Roadside Deer by Elaine Baker

 

 


Elaine Baker mentors young writers in her role as Patron of Writing in local schools. She runs a poetry evening class and has taught at The Poetry School, London. Elaine is currently Poet in Residence at the Vale & Downland Museum, Wantage, Oxfordshire. She enjoys performing her poetry and has collaborated with musicians the Oxford Improvisers. Her poetry has been widely published including in Proletarian Poetry, Envoi, Mslexia, Brittle Star and The North. She has an MA in Writing Poetry.

Twitter: @kitespotter

www.elaine-baker.com.

 

 

 

 

 

 

 

 

 

 

 

 

 

 

 

 

 

 

 

You lie a windfall on the earth,

your fur against the dirt, ears flat.

Your underside is naked to the road,

icing white.

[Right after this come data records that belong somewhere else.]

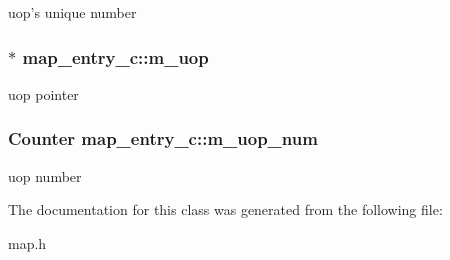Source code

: \label{classmap__entry__c_a0a8a7d10cd323dd0df59c45f4af1e464}
uop's unique number \hypertarget{classmap__entry__c_ab6464a295f3c4c34ab222df2cd521b48}{
\subsubsection[{m\_\-uop}]{$\ast$ {\bf map\_\-entry\_\-c::m\_\-uop}}}
\label{classmap__entry__c_ab6464a295f3c4c34ab222df2cd521b48}
uop pointer \hypertarget{classmap__entry__c_a8652b806200144aa94a38f420aee08d2}{
\subsubsection[{m\_\-uop\_\-num}]{\setlength{\rightskip}{0pt plus 5cm}Counter {\bf map\_\-entry\_\-c::m\_\-uop\_\-num}}}
\label{classmap__entry__c_a8652b806200144aa94a38f420aee08d2}
uop number 

The documentation for this class was generated from the following file:\begin{DoxyCompactItemize}
\item 
map.h\end{DoxyCompactItemize}
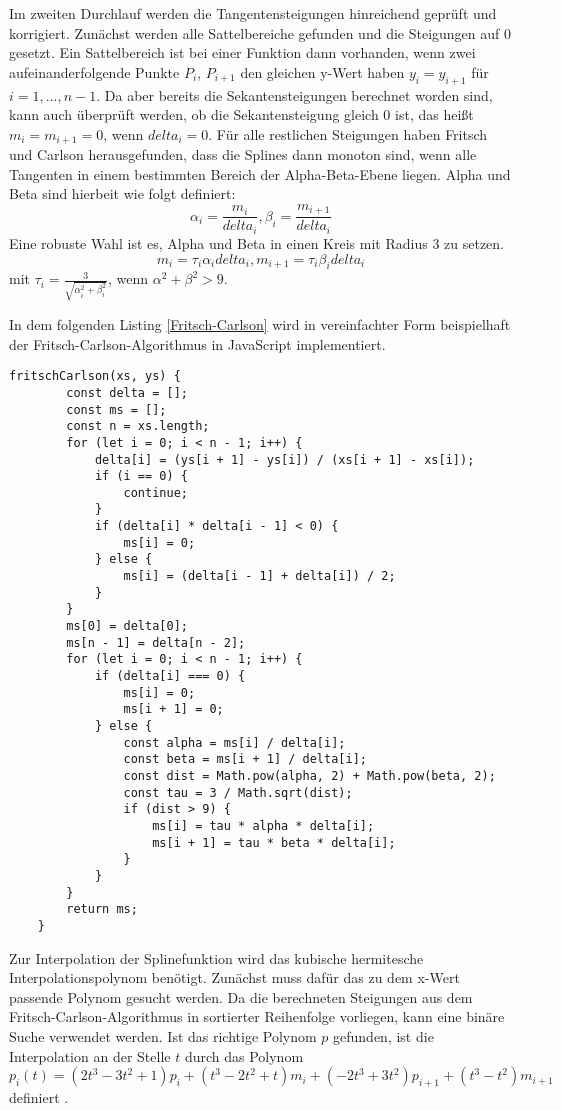 Im zweiten Durchlauf werden die Tangentensteigungen hinreichend geprüft und korrigiert. Zunächst werden alle Sattelbereiche gefunden und die Steigungen auf $0$ gesetzt. Ein Sattelbereich ist bei einer Funktion dann vorhanden, wenn zwei aufeinanderfolgende Punkte $P_i$, $P_{i+1}$ den gleichen y-Wert haben $y_i=y_{i+1}$ für $i=1,\dots,n-1$. Da aber bereits die Sekantensteigungen berechnet worden sind, kann auch überprüft werden, ob die Sekantensteigung gleich $0$ ist, das heißt $m_i=m_{i+1}=0$, wenn $delta_i=0$. Für alle restlichen Steigungen haben Fritsch und Carlson herausgefunden, dass die Splines dann monoton sind, wenn alle Tangenten in einem bestimmten Bereich der Alpha-Beta-Ebene liegen.
Alpha und Beta sind hierbeit wie folgt definiert: 
$$\alpha_i =\frac{m_i}{delta_i}, \beta_i =\frac{m_{i+1}}{delta_i}$$
Eine robuste Wahl ist es, Alpha und Beta in einen Kreis mit Radius 3 zu setzen.
$$m_i=\tau_i\alpha_i delta_i, m_{i+1}=\tau_i\beta_i delta_i$$ mit $\tau_i=\frac{3}{\sqrt{\alpha_i^2+\beta_i^2}}$, wenn $\alpha^2+\beta^2>9$. \cite{Fritschcarlson:1980}

In dem folgenden Listing \ref{Fritsch-Carlson} wird in vereinfachter Form beispielhaft der Fritsch-Carlson-Algorithmus in JavaScript implementiert.
\begin{lstlisting}[caption=Fritsch-Carlson Methode,label=Fritsch-Carlson]
    fritschCarlson(xs, ys) {
        const delta = [];
        const ms = [];
        const n = xs.length;
        for (let i = 0; i < n - 1; i++) {
            delta[i] = (ys[i + 1] - ys[i]) / (xs[i + 1] - xs[i]);
            if (i == 0) {
                continue;
            }
            if (delta[i] * delta[i - 1] < 0) {
                ms[i] = 0;
            } else {
                ms[i] = (delta[i - 1] + delta[i]) / 2;
            }
        }
        ms[0] = delta[0];
        ms[n - 1] = delta[n - 2];
        for (let i = 0; i < n - 1; i++) {
            if (delta[i] === 0) {
                ms[i] = 0;
                ms[i + 1] = 0;
            } else {
                const alpha = ms[i] / delta[i];
                const beta = ms[i + 1] / delta[i];
                const dist = Math.pow(alpha, 2) + Math.pow(beta, 2);
                const tau = 3 / Math.sqrt(dist);
                if (dist > 9) {
                    ms[i] = tau * alpha * delta[i];
                    ms[i + 1] = tau * beta * delta[i];
                }
            }
        }
        return ms;
    }
\end{lstlisting}

Zur Interpolation der Splinefunktion wird das kubische hermitesche Interpolationspolynom benötigt. Zunächst muss dafür das zu dem x-Wert passende Polynom gesucht werden. Da die berechneten Steigungen aus dem Fritsch-Carlson-Algorithmus in sortierter Reihenfolge vorliegen, kann eine binäre Suche verwendet werden. Ist das richtige Polynom $p$ gefunden, ist die Interpolation an der Stelle $t$ durch das Polynom
$$p_i(t)=(2t^3-3t^2+1)p_i+(t^3-2t^2+t)m_i+(-2t^3+3t^2)p_{i+1}+(t^3-t^2)m_{i+1}$$
definiert \cite{Pat:2009}.

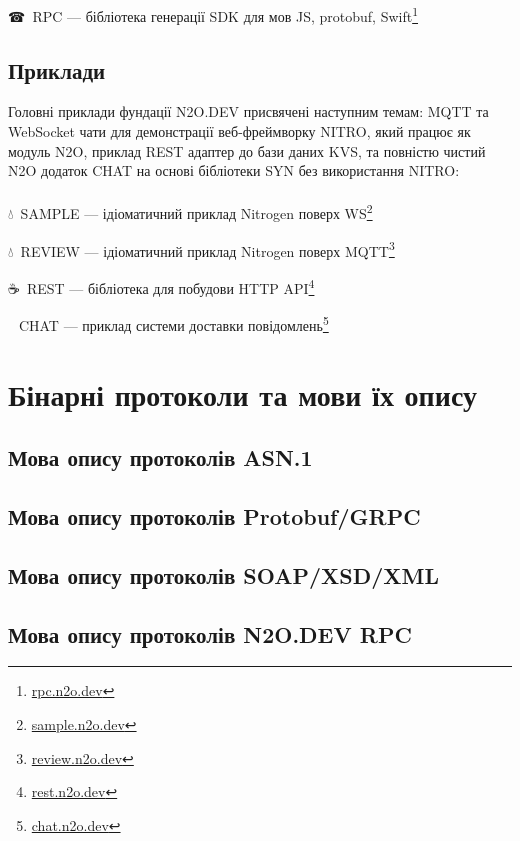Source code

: \setmainfont{Segoe UI Emoji}☎\setmainfont{Geometria}\ RPC --- бібліотека генерації SDK для мов JS, protobuf, Swift\footnote{\url{rpc.n2o.dev}}

\subsection{Приклади}

Головні приклади фундації N2O.DEV присвячені наступним темам: MQTT та WebSocket
чати для демонстрації веб-фреймворку NITRO, який працює як модуль N2O, приклад
REST адаптер до бази даних KVS, та повністю чистий N2O додаток CHAT на основі
бібліотеки SYN без використання NITRO:\\
\\ \indent
\setmainfont{Segoe UI Emoji}💧\setmainfont{Geometria}\ SAMPLE --- ідіоматичний приклад Nitrogen поверх WS\footnote{\url{sample.n2o.dev}}

\setmainfont{Segoe UI Emoji}💧\setmainfont{Geometria}\ REVIEW --- ідіоматичний приклад Nitrogen поверх MQTT\footnote{\url{review.n2o.dev}}

\setmainfont{Segoe UI Emoji}☕\setmainfont{Geometria}\ REST --- бібліотека для побудови HTTP API\footnote{\url{rest.n2o.dev}}

\setmainfont{Segoe UI Emoji}💬\setmainfont{Geometria}\ CHAT --- приклад системи доставки повідомлень\footnote{\url{chat.n2o.dev}}

\newpage
\section{Бінарні протоколи та мови їх опису}

\subsection{Мова опису протоколів ASN.1}

\subsection{Мова опису протоколів Protobuf/GRPC}

\subsection{Мова опису протоколів SOAP/XSD/XML}

\subsection{Мова опису протоколів N2O.DEV RPC}

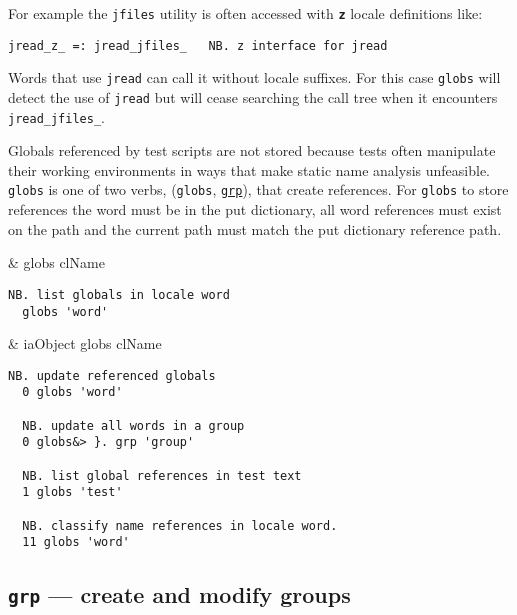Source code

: For example the \texttt{jfiles} utility is often 
accessed with \textbf{\texttt{z}} locale definitions like: 

\begin{lstlisting}[frame=single,framerule=0pt] 
   jread_z_ =: jread_jfiles_   NB. z interface for jread
\end{lstlisting}

Words that use \texttt{jread} can call it without locale suffixes. 
For this case \texttt{globs} will detect the use of \texttt{jread} but will 
cease searching the call tree when it encounters \verb|jread_jfiles_|.

Globals referenced by test scripts are not stored because tests 
often manipulate their working environments in ways that make 
static name analysis unfeasible. \texttt{globs} is one of two verbs, 
(\texttt{globs}, \hyperlink{il:grp}{\texttt{grp}}), that create references. 
For \texttt{globs} to store 
references the word must be in the put dictionary, all 
word references must exist on the path and the current 
path must match the put dictionary reference path. 

\begin{wordhead}
\monad & globs clName \\
\end{wordhead}
\begin{lstlisting}[frame=single,framerule=0pt] 
  NB. list globals in locale word 
  globs 'word' 
\end{lstlisting}

\begin{wordhead}
\dyad & iaObject globs clName \\
\end{wordhead}
\begin{lstlisting}[frame=single,framerule=0pt] 
  NB. update referenced globals
  0 globs 'word' 

  NB. update all words in a group
  0 globs&> }. grp 'group' 

  NB. list global references in test text
  1 globs 'test'           

  NB. classify name references in locale word. 
  11 globs 'word'  
\end{lstlisting}


\subsection{\texttt{grp} --- create and modify groups}\label{ss:grp}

Perfectly still.

 

You’ve stopped to watch a world you ran from.

Your eyes are open shut, they soak up the sun,

melting frost on blackthorn, thinning and slipping of ice,

a mute mouse threading between your wooden legs.

 

Cars pass. The sun tracks to the West. But I can’t rest.

 

I pull in and approach,

your stillness tearing up my breath.

I lie down with you, take your still life

in my arms, give you my heat.

 

I’ve stopped to watch a world I run from.

My eyes are open, set by the light from the sun,

my skin is heavy on the earth, spine naked to the road,

pale stone. Perfectly still.

 

You shiver, twitch, lurch to stand, then run,

dissolve among the trunks and boughs again.